Crypto markets are narrative-driven. Price moves often follow news by minutes, not hours. We had excellent technical data (CryptoPrism-DB) and sentiment indicators — but no structured news feed to explain why signals fired or to validate them with real-world events.
The obvious solution — use a third-party news API directly — hits two problems: (1) they're expensive at production volume, and (2) they don't let you build custom ML on top. We needed our own pipeline: fetch, normalise, deduplicate, and expose to the ML layer.
Two API sources chosen for complementary coverage: CoinDesk (editorial, authoritative) and CryptoCompare (breadth, global aggregation).
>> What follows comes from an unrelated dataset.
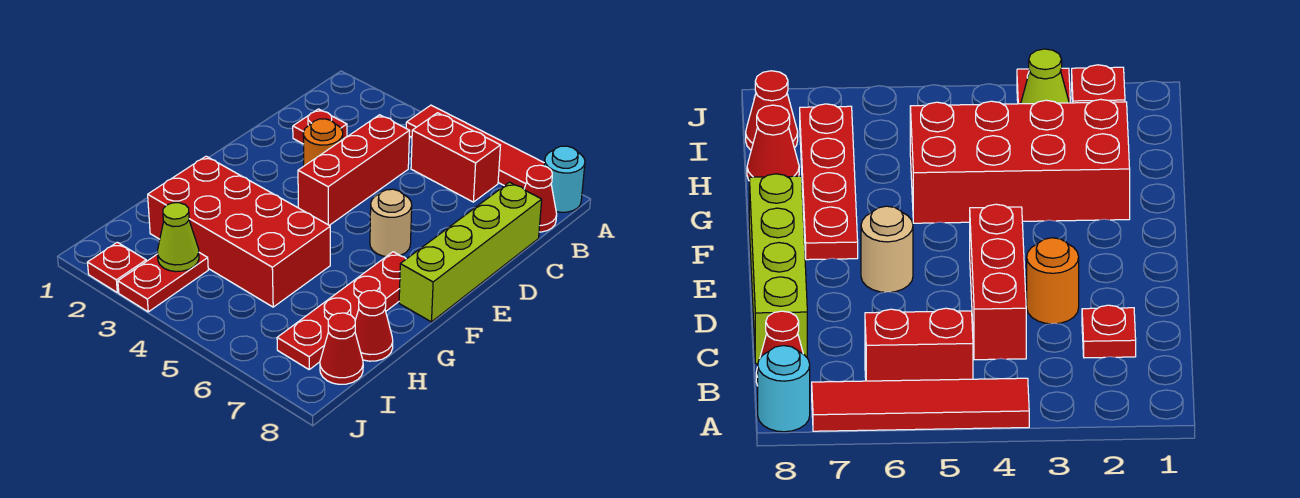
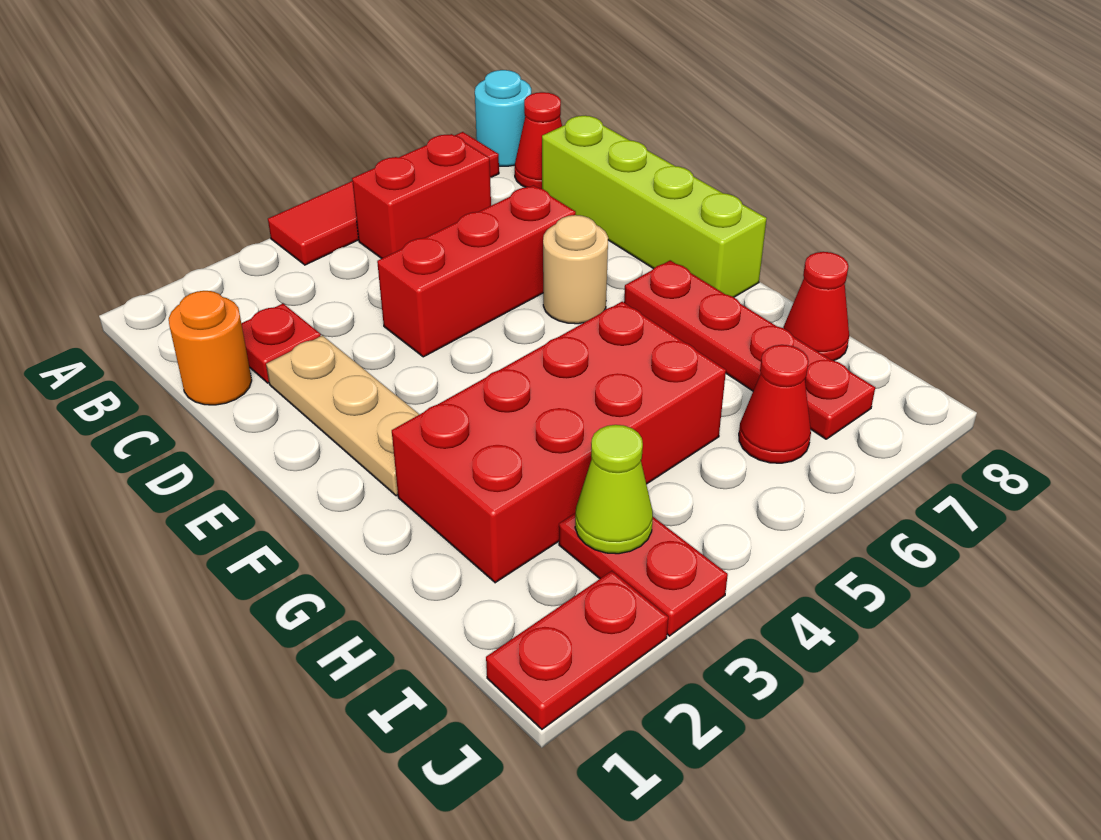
red brick C4:E4 level 1 -> red brick D4:D6 level 1
none -> tan plate D2:F2 level 1
orange round brick D3 level 1 -> orange round brick C1 level 1
red cone I8 level 1 -> red cone I6 level 1
red plate J2 level 1 -> red plate J1:J2 level 1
The pipeline is a clean four-stage process:
- API Connector — HTTP client with retry logic, rate limiting, and pagination handling for both sources.
- Feature Extractor — Parses and transforms raw JSON into normalised schema: title, body, source, categories, published_at, tickers mentioned.
- Data Organizer — Deduplication by content hash, category normalisation across 182+ tags, source verification.
- DB Connector — PostgreSQL UPSERT — never creates duplicates, always updates if content changes.
On top of the fetch pipeline sits an ML layer (features → inference → models → nlp) that runs sentiment classification, entity extraction, and topic modelling on stored articles. The 55.8% positive sentiment figure comes from this layer running against the full historical corpus.
CoinDesk and CryptoCompare often publish the same story (one originates, one aggregates). Deduplication by URL fails — different canonical URLs for the same article. Solution: content hash on normalised title + first 200 chars of body. Catches ~15% duplicates that URL matching would miss.
Both APIs have their own taxonomy. CoinDesk has "DeFi", CryptoCompare has "decentralized-finance" and "defi". Mapping 182 normalised categories across two inconsistent source schemas required building a translation table and fuzzy matching for edge cases.
The sentiment model trained on 2023 data performed poorly on 2025 articles — crypto vocabulary evolves fast ("restaking", "AI agents", "RWA" had no representation). Solution: quarterly retraining pipeline with the latest 90 days of articles as ground truth. The 55.8% positive figure reflects the retrained model.
Running full NLP inference on 500 articles per hour synchronously would block the fetch pipeline. Solution: decoupled fetch and inference — fetch writes raw articles immediately, inference runs as a separate job on a 15-minute delay, scoring batches of unprocessed articles.
Content hash deduplication is far more robust than URL deduplication for news aggregation. This seems obvious in retrospect but we tried URL-first and had to migrate.
Decoupling fetch from ML inference was the right architecture from day one — but we didn't do it initially. Running inference synchronously in the fetch pipeline caused timeouts during high-volume hours. Splitting them into independent jobs fixed latency and made each independently scalable.
Crypto NLP models need quarterly retraining at minimum. The vocabulary shifts faster than any other domain I've worked in.